>>>
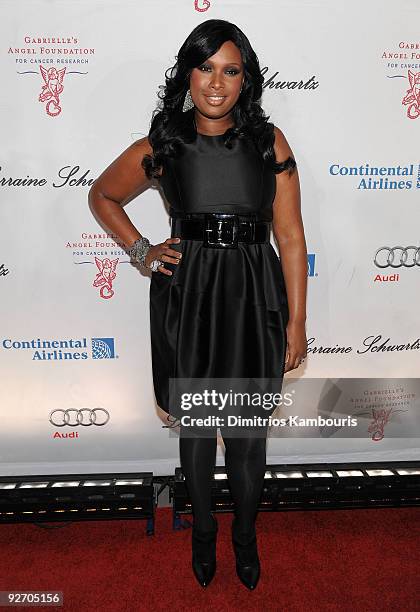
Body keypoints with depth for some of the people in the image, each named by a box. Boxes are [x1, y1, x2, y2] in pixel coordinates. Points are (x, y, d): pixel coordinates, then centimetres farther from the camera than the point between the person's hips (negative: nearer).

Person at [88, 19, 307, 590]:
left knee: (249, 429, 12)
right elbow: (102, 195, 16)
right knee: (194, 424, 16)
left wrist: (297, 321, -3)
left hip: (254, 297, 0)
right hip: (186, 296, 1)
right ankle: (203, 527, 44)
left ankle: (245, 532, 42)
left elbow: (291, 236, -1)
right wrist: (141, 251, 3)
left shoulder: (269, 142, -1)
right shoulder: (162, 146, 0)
<<<
* To do *
Reproduce the lines from the one containing "right elbow: (102, 195, 16)" through the final line of the records, adding -92 to every number in each keypoint's coordinate triple.

* Answer to the exercise *
right elbow: (10, 103, -76)
right knee: (102, 332, -76)
left wrist: (205, 229, -95)
left hip: (162, 205, -92)
right hip: (94, 204, -91)
right ankle: (111, 435, -48)
left ankle: (153, 440, -50)
left elbow: (199, 144, -93)
right wrist: (49, 159, -89)
left shoulder: (177, 50, -93)
right shoulder: (70, 54, -92)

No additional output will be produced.